Vito Marcantonio: Radical Politician, 1902-1954

 

 

Vito Marcantonio: Radical Politician, 1902-1954 (Albany: SUNY Press, 1989) by Gerald Meyer is the first study which fully explores the Marcantonio phenomenon, that is, his unique status as a radical who despite massive opposition held on to high public office. Marcantonio represented East Harlem for fourteen years (1934-36, 1938-50) in Congress. There he provided leadership for civil rights legislation, acted as de facto congressman for Puerto Rico, and led what ultimately became a one-man fight against the Cold War and McCarthyism. He became the leader of the most important third party in the United States, the American Labor Party, and achieved national stature as the spokesman for the Left.

This work calls into question a number of truisms of American History. Marcantonio's electoral success contradicts the assumption that a radical can only be elected under very special circumstances and then must either join the mainstream or be defeated.
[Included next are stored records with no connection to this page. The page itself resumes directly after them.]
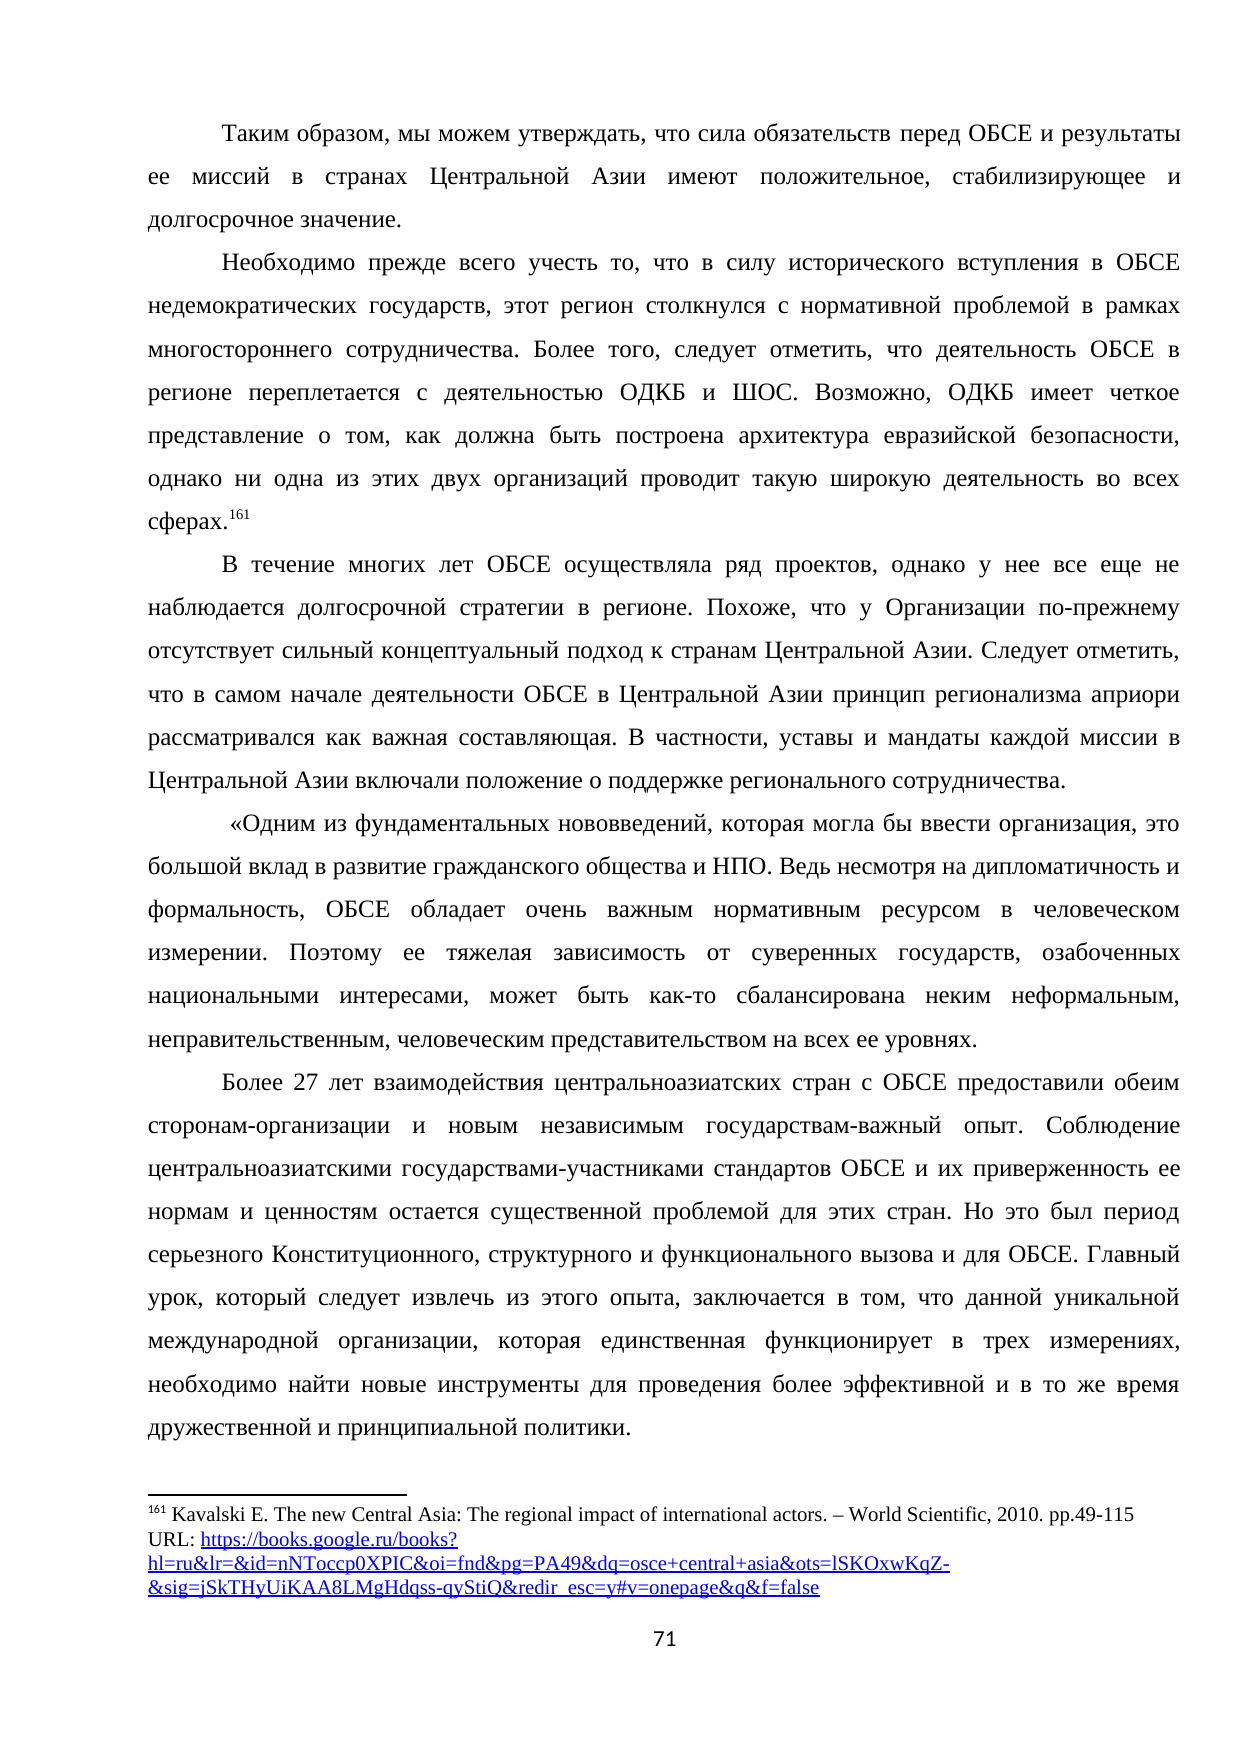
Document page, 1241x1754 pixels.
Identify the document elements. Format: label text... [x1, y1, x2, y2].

text В течение многих лет ОБСЕ осуществляла ряд проектов, однако у нее все еще не наблюдается долгосрочной стратегии в регионе. Похоже, что у Организации по-прежнему отсутствует сильный концептуальный подход к странам Центральной Азии. Следует отметить, что в самом начале деятельности ОБСЕ в Центральной Азии принцип регионализма априори рассматривался как важная составляющая. В частности, уставы и мандаты каждой миссии в Центральной Азии включали положение о поддержке регионального сотрудничества. [148, 549, 1181, 794]
text Более 27 лет взаимодействия центральноазиатских стран с ОБСЕ предоставили обеим сторонам-организации и новым независимым государствам-важный опыт. Соблюдение центральноазиатскими государствами-участниками стандартов ОБСЕ и их приверженность ее нормам и ценностям остается существенной проблемой для этих стран. Но это был период серьезного Конституционного, структурного и функционального вызова и для ОБСЕ. Главный урок, который следует извлечь из этого опыта, заключается в том, что данной уникальной международной организации, которая единственная функционирует в трех измерениях, необходимо найти новые инструменты для проведения более эффективной и в то же время дружественной и принципиальной политики. [148, 1067, 1181, 1441]
text Необходимо прежде всего учесть то, что в силу исторического вступления в ОБСЕ недемократических государств, этот регион столкнулся с нормативной проблемой в рамках многостороннего сотрудничества. Более того, следует отметить, что деятельность ОБСЕ в регионе переплетается с деятельностью ОДКБ и ШОС. Возможно, ОДКБ имеет четкое представление о том, как должна быть построена архитектура евразийской безопасности, однако ни одна из этих двух организаций проводит такую широкую деятельность во всех сферах. [148, 247, 1181, 535]
text «Одним из фундаментальных нововведений, которая могла бы ввести организация, это большой вклад в развитие гражданского общества и НПО. Ведь несмотря на дипломатичность и формальность, ОБСЕ обладает очень важным нормативным ресурсом в человеческом измерении. Поэтому ее тяжелая зависимость от суверенных государств, озабоченных национальными интересами, может быть как-то сбалансирована неким неформальным, неправительственным, человеческим представительством на всех ее уровнях. [148, 808, 1181, 1052]
text Таким образом, мы можем утверждать, что сила обязательств перед ОБСЕ и результаты ее миссий в странах Центральной Азии имеют положительное, стабилизирующее и долгосрочное значение. [148, 118, 1181, 233]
Mainstream historiography presents machine politics as nonideological and conservative. However, Marcantonio controlled the most efficient and elaborate political machine in New York City. As a result of the intense electioneering activity and the unparalleled provision of services to his constituents, East Harlem had the highest voter turnout of any district in New York City.

But it is the study of Marcantonio's constituencies that raises even wider questions. Marcantonio's major electoral base was Italian Harlem, yet in this period Italo-Americans are generally perceived as politically conservative and apathetic. His other electoral base was El Barrio, East Harlem's Puerto Rican community--the only place where the American Labor Party achieved first-party status. This work shows Puerto Ricans not just as victims of discrimination, but as conscious participants in a historic political movement.
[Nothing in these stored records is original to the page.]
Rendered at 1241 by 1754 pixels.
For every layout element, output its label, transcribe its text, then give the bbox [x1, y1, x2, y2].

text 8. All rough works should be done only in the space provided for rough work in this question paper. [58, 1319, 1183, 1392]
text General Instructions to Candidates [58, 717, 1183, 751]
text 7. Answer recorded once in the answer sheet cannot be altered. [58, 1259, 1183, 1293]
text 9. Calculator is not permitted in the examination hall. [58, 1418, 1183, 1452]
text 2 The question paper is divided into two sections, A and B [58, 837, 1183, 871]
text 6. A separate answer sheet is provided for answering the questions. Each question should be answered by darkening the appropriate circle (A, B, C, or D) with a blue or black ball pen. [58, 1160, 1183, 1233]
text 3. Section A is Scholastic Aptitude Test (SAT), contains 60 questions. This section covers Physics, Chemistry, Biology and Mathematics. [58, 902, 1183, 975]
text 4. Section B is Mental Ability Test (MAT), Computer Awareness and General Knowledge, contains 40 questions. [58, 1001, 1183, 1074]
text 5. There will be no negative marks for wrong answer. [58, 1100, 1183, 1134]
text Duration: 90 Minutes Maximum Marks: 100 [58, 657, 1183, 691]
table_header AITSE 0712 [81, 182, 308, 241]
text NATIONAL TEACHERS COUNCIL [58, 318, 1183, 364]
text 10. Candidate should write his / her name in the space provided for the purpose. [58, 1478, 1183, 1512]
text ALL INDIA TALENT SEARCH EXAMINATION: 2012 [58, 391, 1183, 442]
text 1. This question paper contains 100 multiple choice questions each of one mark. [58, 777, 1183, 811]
While not a Communist, Marcantonio was closely allied, ideologically and organizationally, with the Communist Party. This work examines closely the nature of this relationship and reveals that the Party was an essential element in Marcantonio's successes. This in turn shows ways that the Party contributed to American reality which are not often acknowledged.

Lastly, Marcantonio belies the myth that those from the immigrant poor who attained higher education must "rise" above their origins. When he died, his residence was four blocks from where he was born. He had never made a home outside of the heart of what was in this period the largest of the Little Italies and which has been described as the most Italian of the Italian communities. He was not the stereotypical alienated intellectual, but someone who reveled in serving as a type of a Godfather "fixing" the people's problems and enjoying their loyalty and respect.

Increasingly vilified in the press, hounded by opposition--his district was gerrymandered, election laws were changed to defeat him--in 1950 a coalition candidate of the Democratic, Republican, and Liberal Parties defeated him. All during this time the FBI collected a six-thousand-item dossier on him. After falling dead in the street on August 8, 1954, he was denied a Catholic burial. But on August 12th, the day of his burial, as they always had for his elections, all of East Harlem came out for Marcantonio.

Dead at fifty-one, his estate was valued at less than ten thousand dollars. Yet he had done something no other left politician had managed to do: mobilized the alienated poor behind an openly radical program. As a result, for those years there was in the United States Congress at least one vote and one very articulate voice for left politics.